Rashi comments that, of all nations, Egypt had the worst moral decay. The Jewish people that dwelt in their midst were drawn to their decadent way of life. Thus, the Exodus is to be seen not only as a physical redemption but as a spiritual one as well. Had Israel remained a minute longer, the nation would have been spiritually lost.

Hence the seder’s focus on the principle: “In every generation a man must regard himself as if he himself came forth out of Egypt” (Talmud Pesachim 116:b). Reciting the Passover story, as we do in the haggadah, is a mitzvah — so why is it there no blessing before doing it? Some argue that there is indeed a blessing — included within the berachah of asher gealanu recited just before the meal, when one has in essence finished telling the story of redemption. But this explanation is unclear.

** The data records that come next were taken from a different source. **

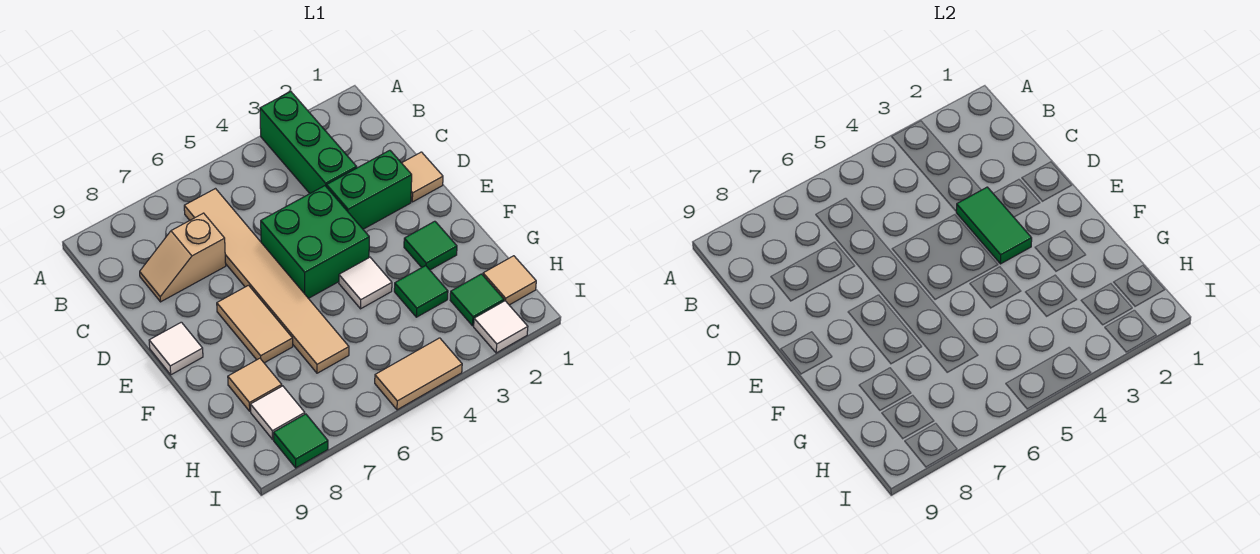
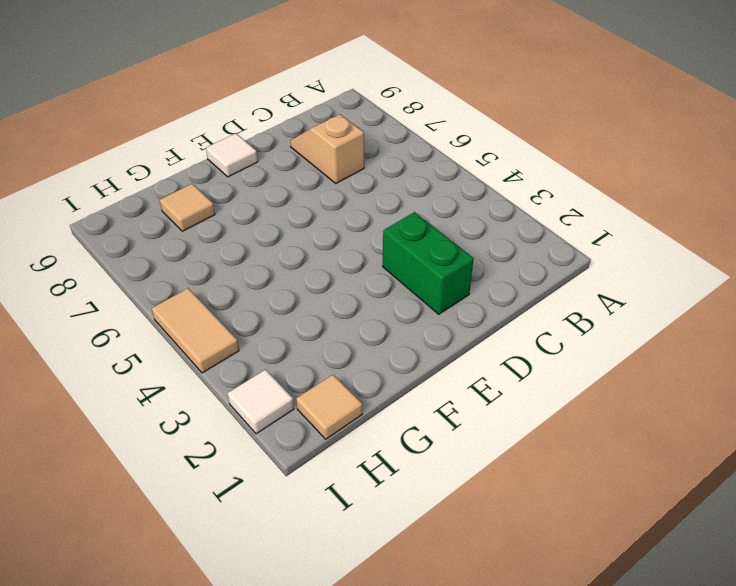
none -> green brick A3:C3 level 1
none -> tan tile B6:G6 level 1
none -> tan tile D1 level 1

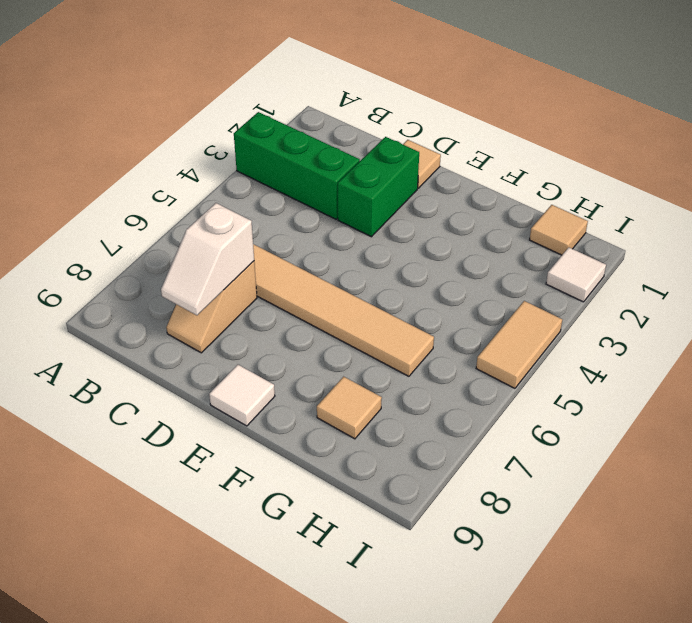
white slope C7:C8 level 2 top 7 -> none
none -> green brick D4:E5 level 1
none -> tan tile E7:F7 level 1
none -> green tile F2 level 1

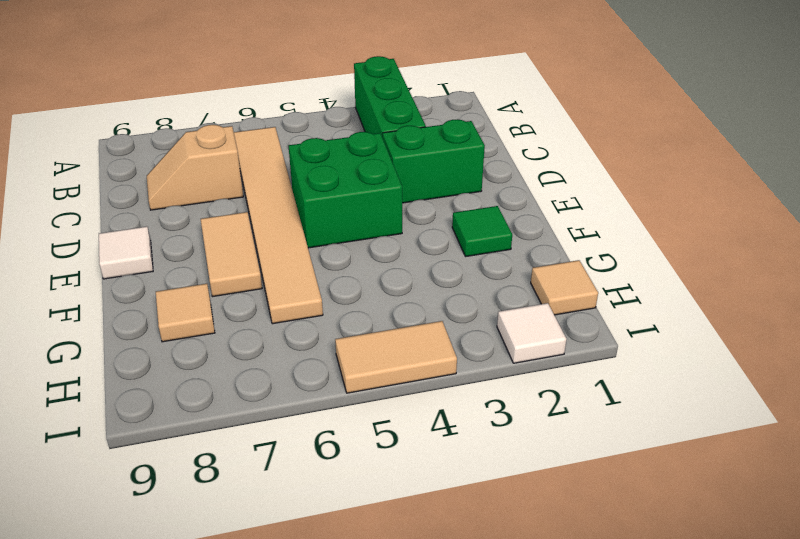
none -> tan tile D1 level 1
none -> white tile F4 level 1
none -> green tile G3 level 1

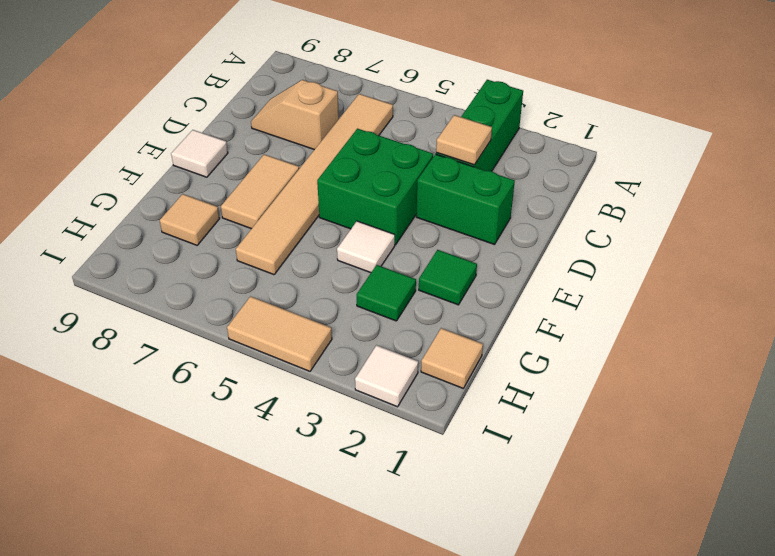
tan tile C3 level 2 -> tan tile D1 level 1
none -> green tile H2 level 1
none -> white tile H8 level 1
none -> green tile I8 level 1

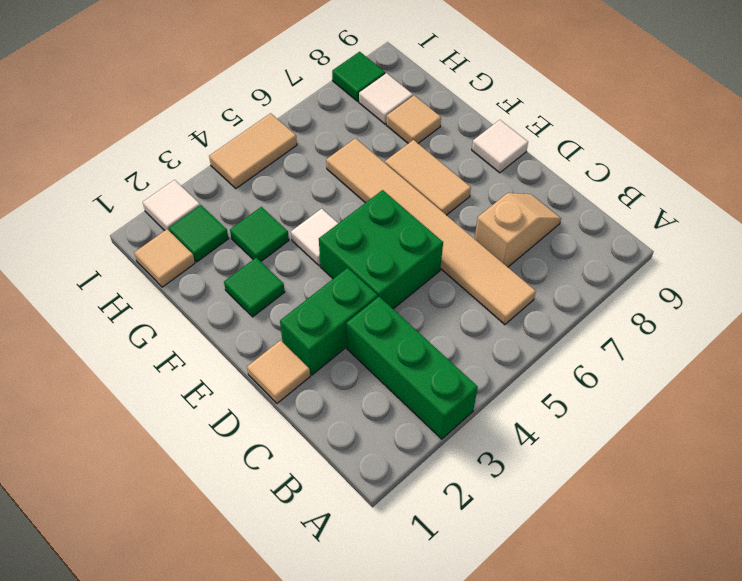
none -> green tile D3:E3 level 2

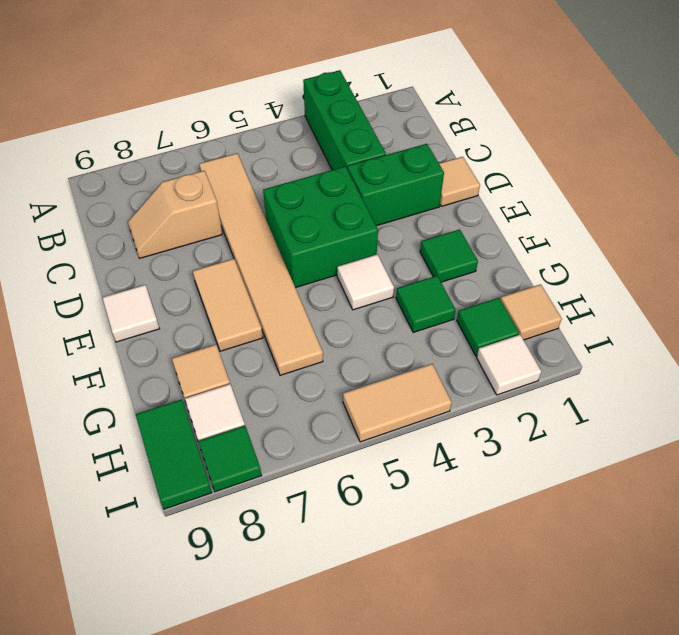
green tile H9:I9 level 1 -> green tile D3:E3 level 2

Blessings are normally recited before a mitzvah. The great Chatam Sofer explains this difficulty: we couldn’t make the blessing before we began the story because, according to the Talmudic statement, we have not left Egypt yet. As a people, we were still immersed in the impurity that was Egyptian society. On seder night we are to relive the experience of being saved from spiritual oblivion and as such we are not yet free men when we begin the haggadah.

We omit the blessing at first since we are not yet free. We were so distant from God that we had to be carried out of Egypt by the Almighty himself. Only after reliving the Exodus, and being spiritually revitalised by its retelling, are we free; then we may recite the berachah.